The SRTC Interaction Specification is sufficiently expressive to formalize each interaction archetype, as evidenced by synthesized documents including (but not limited to):
To provide a rigorous empirical basis for evaluation, the authors construct ViviBench—a topic set reverse-engineered from 101 high-value interactive documents across 11 subject domains. The interaction taxonomy is derived from the annotation of 482 unique elements, ensuring benchmark coverage of the full design space observed in the wild.
Document evaluation adopts a dual-process protocol:
- Layer 1: Automated, rule-based assessment of interaction functionality (instrumented browser automation for element probing) and efficiency (HTML output length per wall-time).
- Layer 2: LLM-as-Judge metrics for content richness and interaction quality, incorporating both deterministic (functionality) and LLM-judged (design) signals. This approach is retrospectively validated by strong human-LLM judgment alignment (Pearson r>0.84).
Figure 3: ViviDoc's user interface, providing structured navigation, spec editing, stylistic customization, and integrated chat-based document refinement.
(Figure 4)
Figure 4: Comparative automated evaluation demonstrates ViviDoc's dominance across content and interaction quality, robustness across LLM backbones, and higher efficiency relative to AutoGen, MetaGPT, and CAMEL.
Empirical Results
Across comprehensive quantitative and qualitative ablation studies, key claims are substantiated as follows:
- Content Richness and Interaction Quality: ViviDoc consistently surpasses baseline multi-agent systems (AutoGen, CAMEL, MetaGPT) in both normalized content and interaction scores (CR up to 1.00, IQ up to 0.92; baselines CR < 0.53, IQ < 0.64). Notably, general-purpose agent frameworks exhibit dysfunctional interaction synthesis, frequently yielding near-zero interaction functionality.
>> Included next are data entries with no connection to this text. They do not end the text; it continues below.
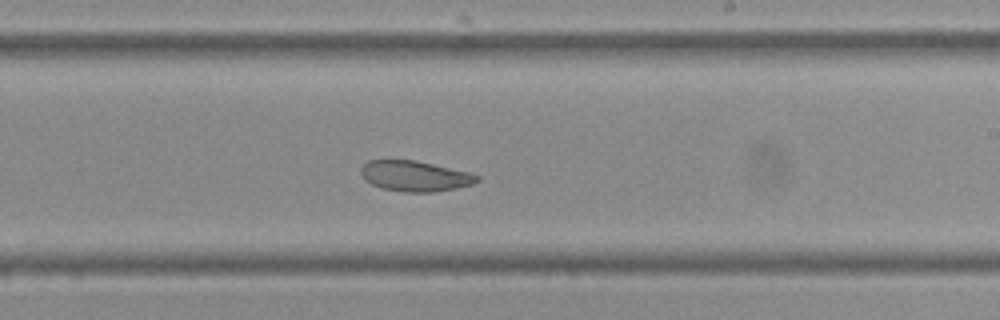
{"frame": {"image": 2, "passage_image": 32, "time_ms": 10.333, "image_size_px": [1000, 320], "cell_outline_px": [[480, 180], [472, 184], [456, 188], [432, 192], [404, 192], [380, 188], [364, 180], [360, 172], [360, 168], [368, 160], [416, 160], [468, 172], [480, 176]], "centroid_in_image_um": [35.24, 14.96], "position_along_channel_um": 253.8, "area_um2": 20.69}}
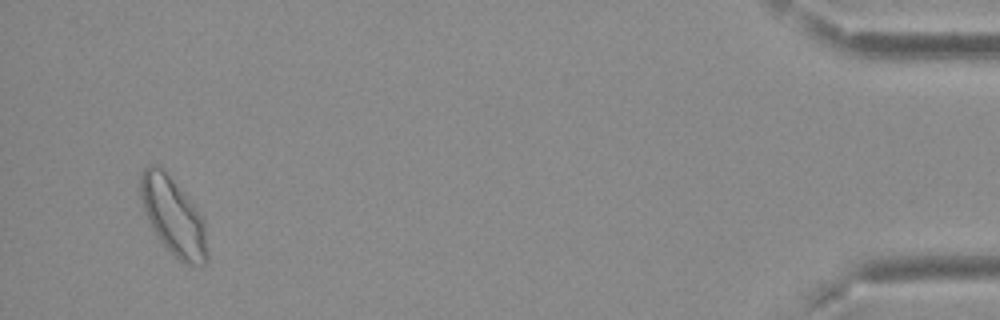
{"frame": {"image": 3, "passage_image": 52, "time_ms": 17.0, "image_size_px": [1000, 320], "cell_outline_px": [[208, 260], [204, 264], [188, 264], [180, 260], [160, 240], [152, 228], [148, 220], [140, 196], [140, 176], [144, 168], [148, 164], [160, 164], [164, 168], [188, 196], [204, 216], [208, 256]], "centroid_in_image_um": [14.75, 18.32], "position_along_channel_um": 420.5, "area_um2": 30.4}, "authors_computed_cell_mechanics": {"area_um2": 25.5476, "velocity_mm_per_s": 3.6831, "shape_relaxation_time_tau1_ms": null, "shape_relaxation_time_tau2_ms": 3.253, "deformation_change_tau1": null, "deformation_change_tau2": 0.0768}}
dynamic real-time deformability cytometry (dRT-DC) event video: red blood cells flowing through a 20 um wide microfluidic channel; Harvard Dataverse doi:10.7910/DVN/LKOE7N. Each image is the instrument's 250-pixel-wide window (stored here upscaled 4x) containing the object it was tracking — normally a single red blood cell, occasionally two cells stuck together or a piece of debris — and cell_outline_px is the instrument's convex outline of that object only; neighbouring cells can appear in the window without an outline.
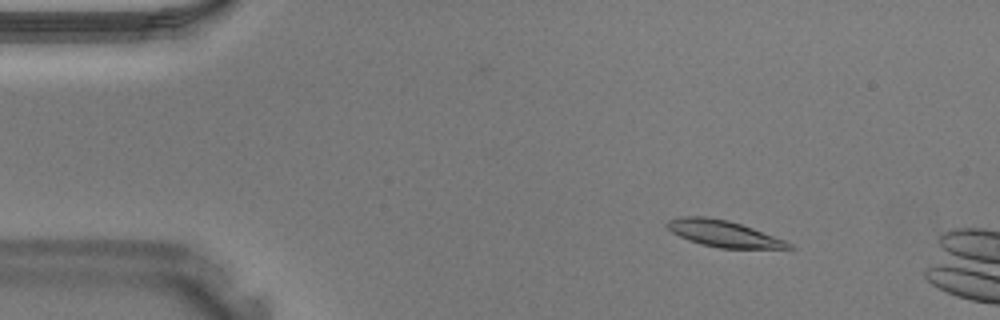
{"species": "Egyptian fruit bat (a non-hibernating species)", "species_latin": "Rousettus aegyptiacus", "temperature_condition": "warm", "stored_images_in_passage": 12, "camera_frame_rate_fps": 3000, "um_per_image_px": 0.085, "animal": {"sex": "male"}, "frame": {"image": 1, "passage_image": 6, "time_ms": 1.667, "image_size_px": [1000, 320], "cell_outline_px": [[796, 248], [720, 248], [700, 244], [688, 240], [672, 232], [664, 224], [668, 220], [680, 216], [704, 216], [728, 220], [752, 228], [784, 240], [792, 244]], "centroid_in_image_um": [61.45, 19.85], "position_along_channel_um": 23.6, "area_um2": 18.55}}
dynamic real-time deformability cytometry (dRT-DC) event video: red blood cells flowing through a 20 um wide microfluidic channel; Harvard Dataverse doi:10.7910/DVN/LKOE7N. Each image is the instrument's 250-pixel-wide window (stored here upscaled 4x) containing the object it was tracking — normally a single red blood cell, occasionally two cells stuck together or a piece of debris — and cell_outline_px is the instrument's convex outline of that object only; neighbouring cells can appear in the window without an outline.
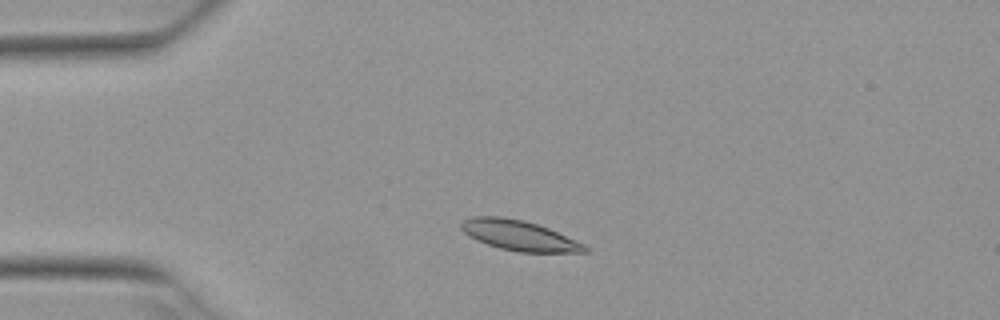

- Efficiency: ViviDoc achieves substantially improved throughput (e.g., 505 chars/s on Gemini Flash vs. 153 chars/s for AutoGen).
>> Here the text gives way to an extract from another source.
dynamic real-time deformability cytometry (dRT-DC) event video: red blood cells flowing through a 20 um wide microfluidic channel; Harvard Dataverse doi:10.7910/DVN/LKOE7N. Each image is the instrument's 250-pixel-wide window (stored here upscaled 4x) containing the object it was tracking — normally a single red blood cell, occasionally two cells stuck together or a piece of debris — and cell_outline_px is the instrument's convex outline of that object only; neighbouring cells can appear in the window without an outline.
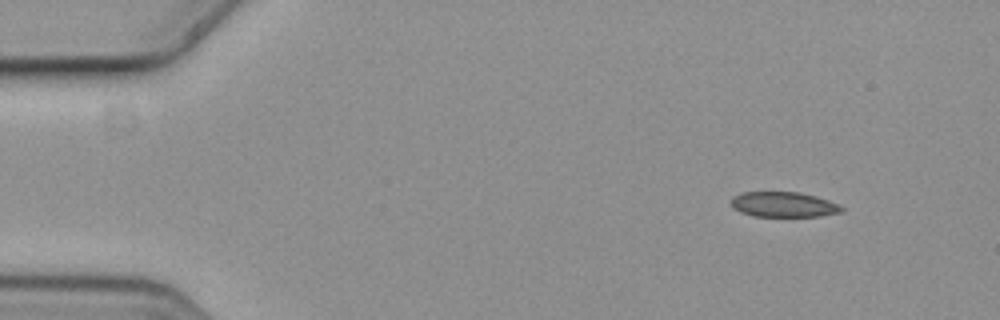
{"species": "common noctule bat (a hibernating species)", "species_latin": "Nyctalus noctula", "temperature_condition": "cold", "stored_images_in_passage": 4, "camera_frame_rate_fps": 3000, "um_per_image_px": 0.085, "animal": {"sex": "female", "body_mass_g": 19.3, "forearm_length_mm": 54.1}, "frame": {"image": 1, "passage_image": 1, "time_ms": 0.0, "image_size_px": [1000, 320], "cell_outline_px": [[844, 212], [820, 216], [752, 216], [740, 212], [732, 204], [732, 196], [740, 192], [800, 192], [816, 196], [840, 204], [844, 208]], "centroid_in_image_um": [66.65, 17.38], "position_along_channel_um": 18.4, "area_um2": 16.3}}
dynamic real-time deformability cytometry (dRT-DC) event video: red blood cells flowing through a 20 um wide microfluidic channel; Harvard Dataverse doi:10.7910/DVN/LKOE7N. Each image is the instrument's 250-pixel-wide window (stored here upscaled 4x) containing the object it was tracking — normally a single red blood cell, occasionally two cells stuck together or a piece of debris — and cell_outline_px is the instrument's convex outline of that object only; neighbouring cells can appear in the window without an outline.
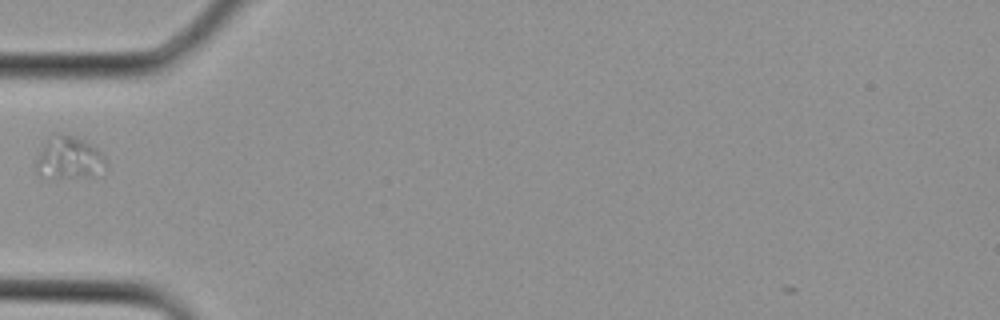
{"species": "Egyptian fruit bat (a non-hibernating species)", "species_latin": "Rousettus aegyptiacus", "temperature_condition": "cold", "stored_images_in_passage": 3, "camera_frame_rate_fps": 3000, "um_per_image_px": 0.085, "animal": {"sex": "female"}, "frame": {"image": 1, "passage_image": 3, "time_ms": 0.667, "image_size_px": [1000, 320], "cell_outline_px": [[104, 164], [88, 176], [52, 180], [40, 176], [36, 172], [36, 160], [48, 136], [56, 132], [64, 132], [76, 136], [84, 140], [96, 148], [104, 156]], "centroid_in_image_um": [5.74, 13.4], "position_along_channel_um": 79.3, "area_um2": 17.34}}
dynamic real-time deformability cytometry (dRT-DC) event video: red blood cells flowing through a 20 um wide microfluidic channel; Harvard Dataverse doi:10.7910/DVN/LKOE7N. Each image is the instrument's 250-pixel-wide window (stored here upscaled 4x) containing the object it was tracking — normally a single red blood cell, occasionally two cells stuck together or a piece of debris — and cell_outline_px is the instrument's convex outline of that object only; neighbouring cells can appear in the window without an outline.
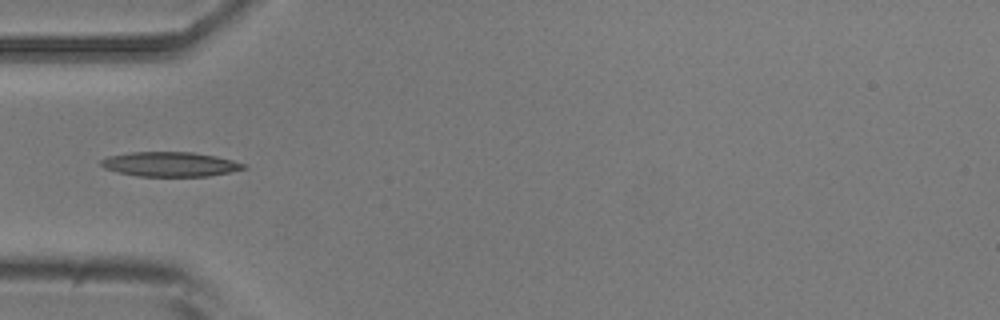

- DocSpec Contribution: Isolating the structured planner (DocSpec) yields up to 41% IQ improvement versus end-to-end naive agents, with modest trade-offs in throughput.
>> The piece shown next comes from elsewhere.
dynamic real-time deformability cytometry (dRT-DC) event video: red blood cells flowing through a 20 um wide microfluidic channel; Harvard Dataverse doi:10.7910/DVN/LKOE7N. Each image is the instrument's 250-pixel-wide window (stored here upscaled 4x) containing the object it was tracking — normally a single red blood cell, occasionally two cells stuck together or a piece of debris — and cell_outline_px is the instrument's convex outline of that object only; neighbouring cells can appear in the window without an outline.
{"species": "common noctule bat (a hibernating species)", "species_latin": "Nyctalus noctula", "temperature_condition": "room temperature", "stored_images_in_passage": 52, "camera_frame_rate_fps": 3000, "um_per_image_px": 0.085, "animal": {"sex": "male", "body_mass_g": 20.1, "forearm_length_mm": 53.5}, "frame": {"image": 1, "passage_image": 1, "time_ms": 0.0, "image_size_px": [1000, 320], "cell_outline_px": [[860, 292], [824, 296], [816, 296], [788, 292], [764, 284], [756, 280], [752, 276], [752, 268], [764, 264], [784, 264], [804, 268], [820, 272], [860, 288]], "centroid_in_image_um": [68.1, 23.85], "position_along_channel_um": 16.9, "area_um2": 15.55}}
- User Study: Human participants (n=12) report perfect usability (5.0/5), high controllability (DocSpec and chat-editing >4.5), and are consistently satisfied with both text quality and visualization (output satisfaction >4.58).
Implications and Future Directions
ViviDoc formalizes an extensible design pattern for controlled interactive content generation, bridging the disjunction between black-box LLM performance and transparent incremental authoring. The structured intermediate representations and their multi-layered evaluation protocol mitigate hallucination and non-determinism endemic to LLM-based code generation.
Practically, ViviDoc lowers the technical barrier for high-quality educational and scientific communication, democratizing access to interactive explorable explanations. Theoretically, the results suggest that LLM-based pipelines benefit from explicit intent serialization and intermediate constraint layers, a strategy extensible to other code-driven creative domains (e.g., infographic generation, scientific visualization).
Key open research directions include integration of retrieval-augmented generation for domain specialization, inline preview support during style selection, and the extension of the SRTC formalism to accommodate higher cognitive interaction forms and adaptive content.
Conclusion
ViviDoc establishes a robust, controllable framework for interactive document generation through structured multi-agent collaboration and human-guided authoring. Comprehensive benchmark and user studies demonstrate superior content and interaction quality, efficient document synthesis, and strong user acceptance. This work paves the way for further advancements in human-agent collaborative design systems, with particular implications for educational technology, explainable AI, and science communication (2603.27991).